→ Aim of the task:
Somewhere below are a line with "focal_35mm: 131" and a later line with "focal_mm: 48". Output exactly those lines and all lines between them.

Camera calibration parameters:

------------------------------------

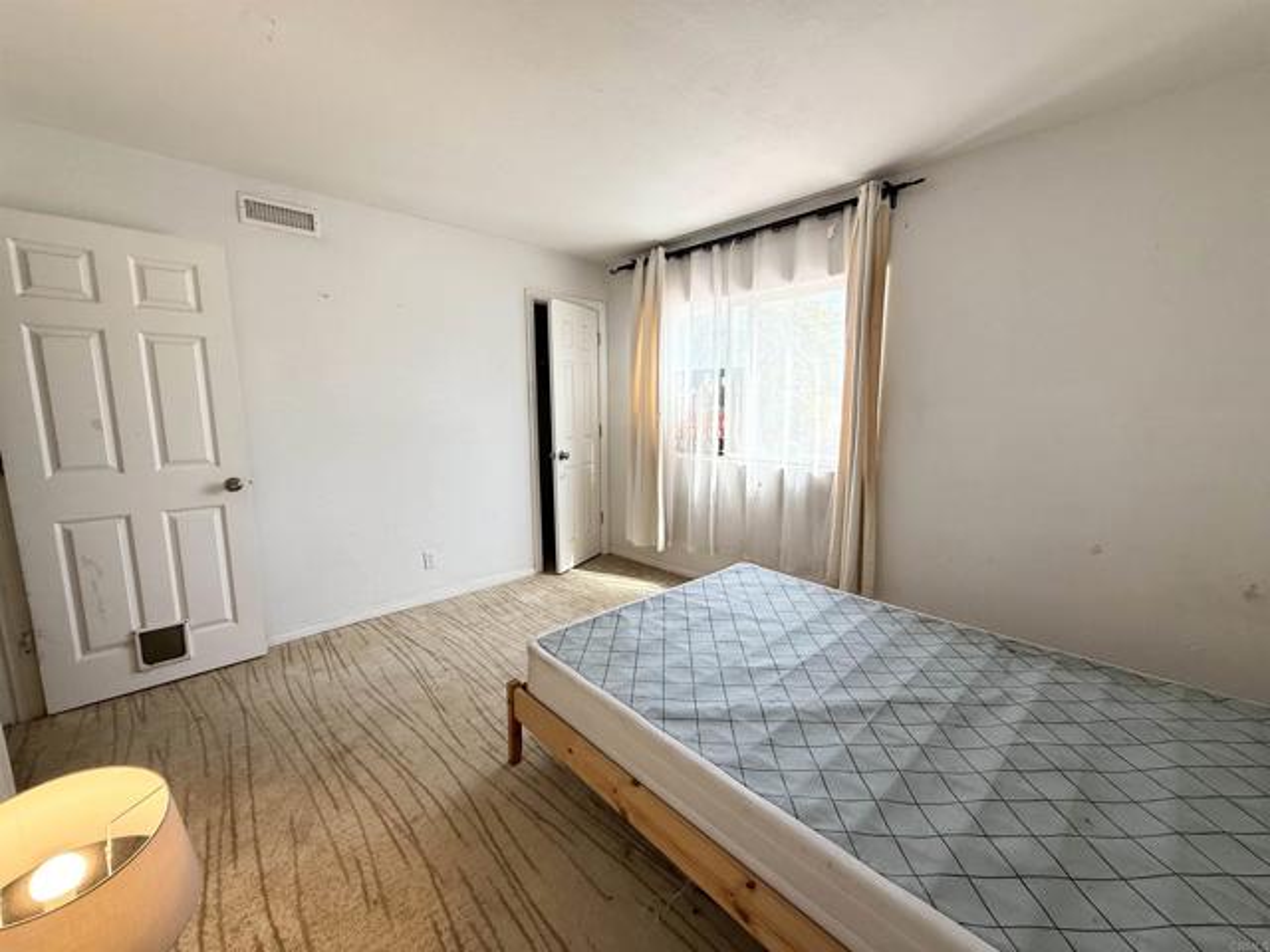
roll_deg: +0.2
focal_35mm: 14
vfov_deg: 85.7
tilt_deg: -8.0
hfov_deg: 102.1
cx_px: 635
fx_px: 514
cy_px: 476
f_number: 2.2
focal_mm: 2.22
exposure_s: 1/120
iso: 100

------------------------------------

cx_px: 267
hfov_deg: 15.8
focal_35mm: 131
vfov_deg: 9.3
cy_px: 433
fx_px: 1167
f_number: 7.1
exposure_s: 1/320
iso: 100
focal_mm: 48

------------------------------------

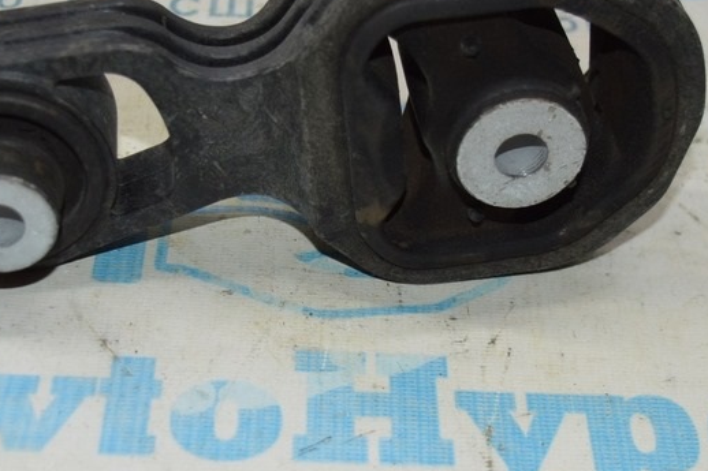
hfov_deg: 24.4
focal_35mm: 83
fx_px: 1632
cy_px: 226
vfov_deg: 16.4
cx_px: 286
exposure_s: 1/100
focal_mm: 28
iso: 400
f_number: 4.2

------------------------------------

→ Output for this task:
focal_35mm: 131
vfov_deg: 9.3
cy_px: 433
fx_px: 1167
f_number: 7.1
exposure_s: 1/320
iso: 100
focal_mm: 48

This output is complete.